In a statement to POLITICO, BlackBerry said it maintains “lists of our customers and have actively communicated to those customers regarding this issue.”

“Software patching communications occur directly to our customers,” the company said. “However, we will make adjustments to this process in order to best serve our customers.”

Setu Kulkarni, Vice President, Strategy at NTT Application Security, a San Jose, Calif.-based provider of application security, says, “This does spur a new debate. Is there any circumstance where keeping such widespread vulnerabilities under wraps is beneficial? After all, unlike physical adversarial threats, cyber threats cannot be seen or contained by borders or treaties. In this case, the earlier the disclosure is, the earlier preventative measures can be rolled out.”

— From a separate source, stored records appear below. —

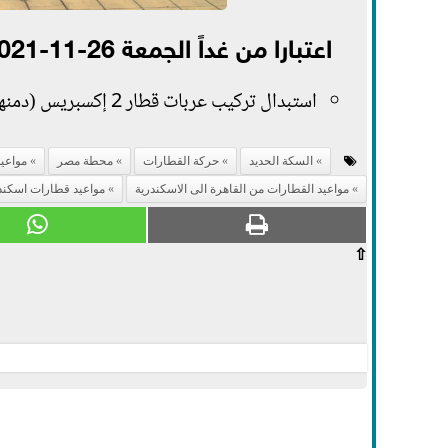
اعتبارا من غداً الجمعة 26-11-2021
استبدال تركيب عربات قطار 2 إكسبريس (دمنهور – القاهرة) بعدد 10 عربات روسي وفي نفس جدوله الحالي.
السكة الحديد
حركة القطارات
محطة مصر
مواعي
مواعيد القطارات من القاهرة الى الاسكندرية
مواعيد قطارات اسكند
⇧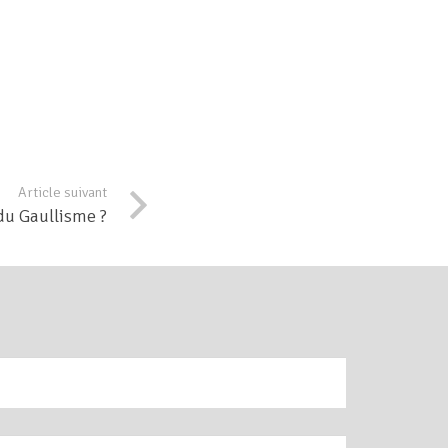
Article suivant
 du Gaullisme ?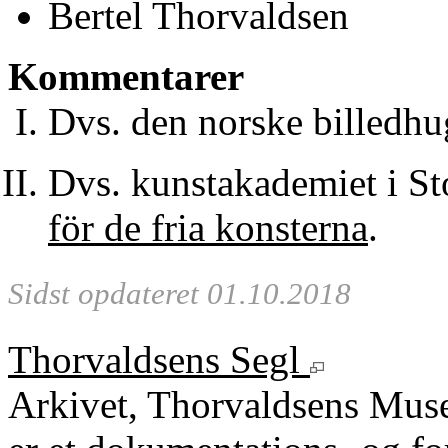
Bertel Thorvaldsen
Kommentarer
Dvs. den norske billedh
Dvs. kunstakademiet i S
för de fria konsterna
.
Sidst opdateret 01.10.2018
Thorvaldsens Segl
Arkivet, Thorvaldsens Mu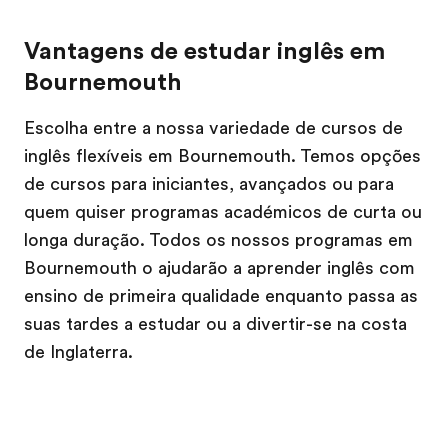
Vantagens de estudar inglês em
Bournemouth
Escolha entre a nossa variedade de cursos de
inglês flexíveis em Bournemouth. Temos opções
de cursos para iniciantes, avançados ou para
quem quiser programas académicos de curta ou
longa duração. Todos os nossos programas em
Bournemouth o ajudarão a aprender inglês com
ensino de primeira qualidade enquanto passa as
suas tardes a estudar ou a divertir-se na costa
de Inglaterra.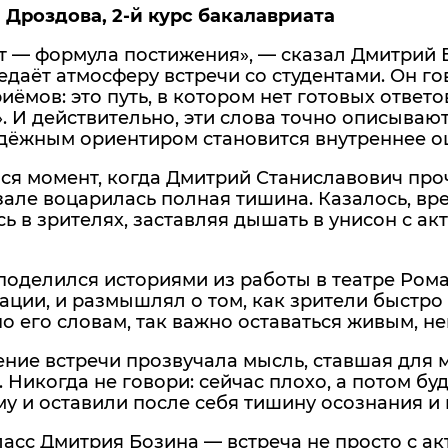
 Дроздова, 2-й курс бакалавриата
 — формула постижения», — сказал Дмитрий Б
едаёт атмосферу встречи со студентами. Он гов
иёмов: это путь, в котором нет готовых ответ
. И действительно, эти слова точно описываю
дёжным ориентиром становится внутреннее ощ
я момент, когда Дмитрий Станиславович проч
 зале воцарилась полная тишина. Казалось, в
ь в зрителях, заставляя дышать в унисон с ак
поделился историями из работы в театре Рома
ции, и размышлял о том, как зрители быстро
по его словам, так важно оставаться живым, 
ние встречи прозвучала мысль, ставшая для м
 Никогда не говори: сейчас плохо, а потом бу
у и оставили после себя тишину осознания и
асс Дмитрия Бозина — встреча не просто с ак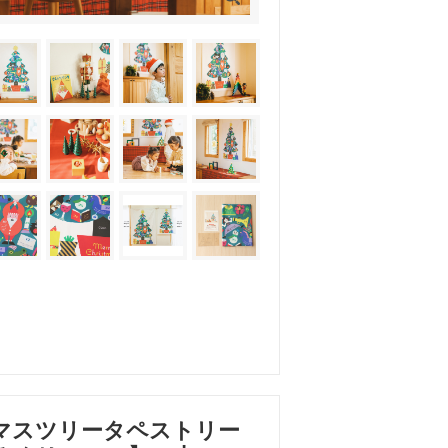
マスツリータペストリー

Kulkarni adds, “Yes, disclosures may be perceived as painting a target on devices that use QNX – but assuming that cybercriminals wait for disclosures in this day and age is naïve. With the Presidential EO on supply-chain risk mitigation, there is a heightened impetus on information sharing – and that should be the go-forward approach on most if not all disclosures, especially when there is no comprehensive way to privately reach out to thousands of manufacturers who have 100s of millions of systems using their components. The fact that BlackBerry eventually decided to pivot to public disclosure from their initial approach of privately disclosing this to their customers suggests that BlackBerry determined that it could not fully estimate the extent of the proliferation of their QNX system. In addition, given that the BadAlloc disclosures were already public, an earlier disclosure could have accelerated preventative steps to prevent exploits on and through QNX based systems.”

AJ King, Chief Information Security Officer at BreachQuest, an Augusta, Ga.-based leader in incident response, explains, “It is always worse to be forced into disclosure than to take early, proactive measures to show your consumers that you’re doing everything in your power to keep their data (and in this case their physical security) safe. Instead of being just another company on the list of companies that were impacted by this vulnerability, they now have a story dedicated solely to their intentional decision to minimize impact.”